Douglas Coltharp: Yes. So you think about how we and how most providers utilize change, it was for 2 things. One is what is called claims scrubbing, which is just to make sure that as you or setting a claim to any particular payer, whether it’s CMS through one of the intermediaries or to one of the Medicare Advantage or managed care players that for getting the documentation in the form that is most readily acceptable and desired by that particular payer. The second thing is that for us and for others Change really served as the electronic intermediary in terms of submitting the claims and getting those processed. The primary thing that we did internally was establish our own electronic interface with CMS and now extending that to other payers as well.
Whether or not there’s going to be any kind of leverage that ultimately comes from that, I think it’s going to depend on a go-forward basis between the balance that we have in restoring claims processing through change, these other third-party vendors that we identified and put in place during the process and how much we choose to do internally. It’s still somewhat of a dynamic situation. We will refrain from going back to a situation where we have an overdependence on any one single vendor.

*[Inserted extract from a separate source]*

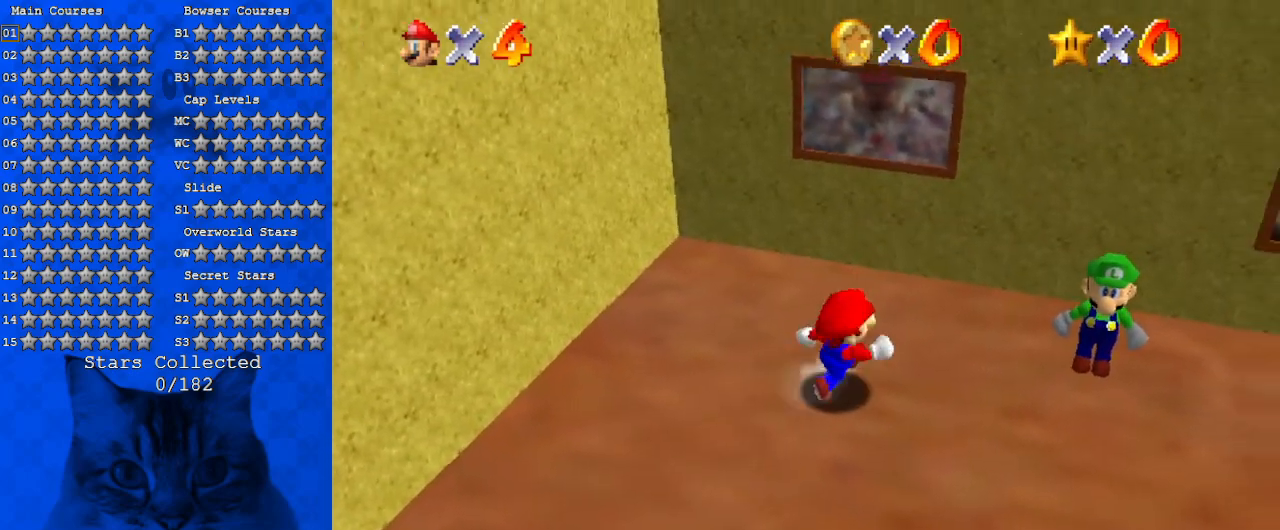
{"keys": ["right", "shift", "up"], "events": [[233, "shift", "down"], [267, "up", "down"], [467, "shift", "up"], [500, "shift", "down"]]}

Mark Tarr: Sure. I do want to call out our teams and our centralized billing office down in Tampa as well as our IT staff because they worked extremely hard to minimize the impact on this and figure out work around to come in at night from the weekends to make sure that we were being taken care of from a company standpoint. So I did want to point that out.
Jared Haase: Yes, that’s great to hear.
Mark Tarr: All right. Thank you.
Operator: That will conclude the question-and-answer session. I will now turn the call over to Mark Miller for any additional or closing remarks.
Mark Miller: Thank you, operator. If anyone has additional questions, please call me at (205) 970-5860. Thank you again for joining today’s call.
Operator: This does conclude today’s conference. Thank you for your participation. You may now disconnect.